Bessie Bell said, "Yes, Sister Helen Vincula."
So Sister Helen Vincula went away across the long bridge to see the ladies and to tell them Good-bye.
Bessie Bell did not know much about going away, and she did not understand about it at all, so she did not care at all about it.
She just sat on the stone bench with her little pink hands folded on her blue checked apron, and looked at the children in their prettiest clothes, and at the babies, and at the parasols.
She loved so to look, and she loved so to listen to the pretty gay music that she did not notice that a lady had come to the stone bench, and had seated herself just where Sister Helen Vincula had sat before she went to see the ladies and to tell them Good-bye.
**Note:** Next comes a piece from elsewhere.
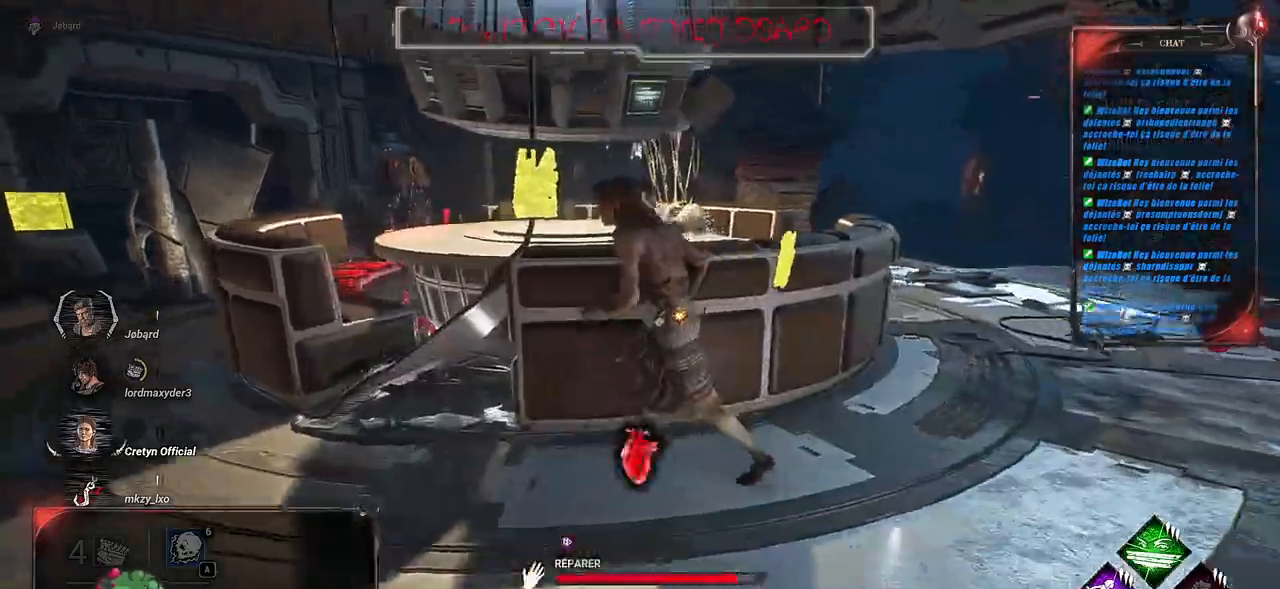
{"keys": ["shift", "z"], "mouse": [], "events": [[133, "z", "down"], [200, "mouse_left", "up"], [300, "d", "down"], [416, "d", "up"]]}
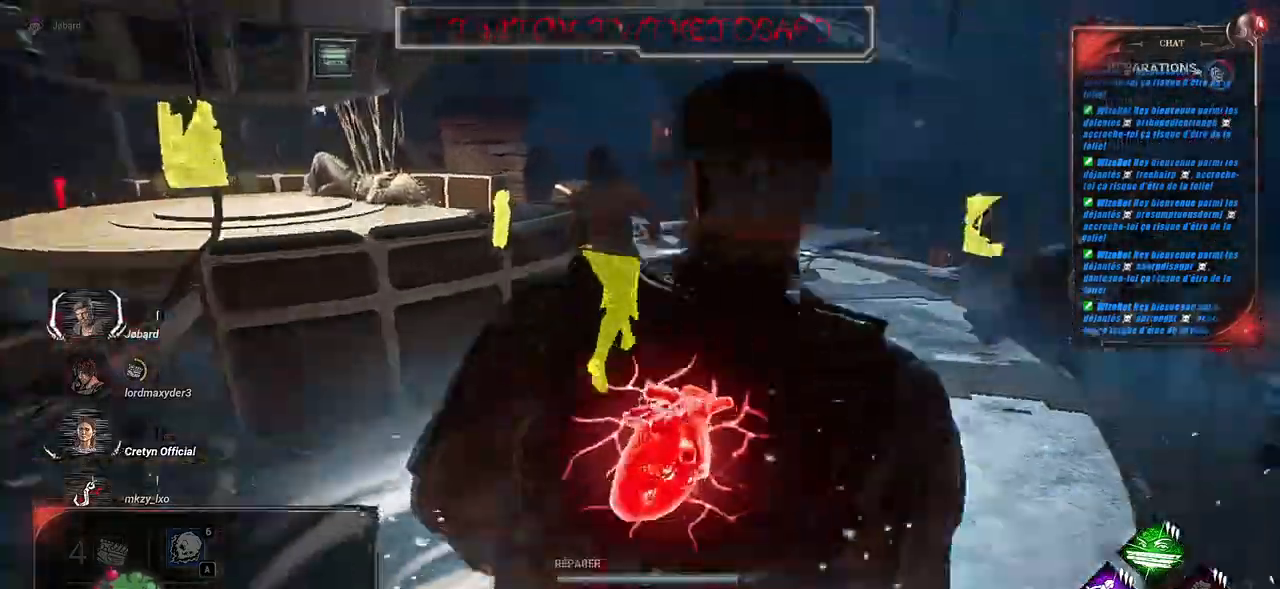
{"keys": ["shift", "z"], "mouse": [], "events": []}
There were many other ladies on the Mall, and many ladies passed in their walk by the stone bench where Bessie Bell and the lady sat.
Everybody loved to come to the Mall in the afternoon when the band played. Everybody loved to hear the gay music. Everybody loved to see the children in their prettiest clothes, and to see all the nurses rolling the babies in the carriages with the pretty parasols.
And one of the ladies passing by looked over to the stone bench where Bessie Bell sat with her hands folded on her blue checked apron, and where the lady had seated herself just as Sister Helen Vincula had sat before she went across the long bridge.
And the lady said, as she passed by and looked: "Striking likeness."
Another lady with her said: "Wonderful!"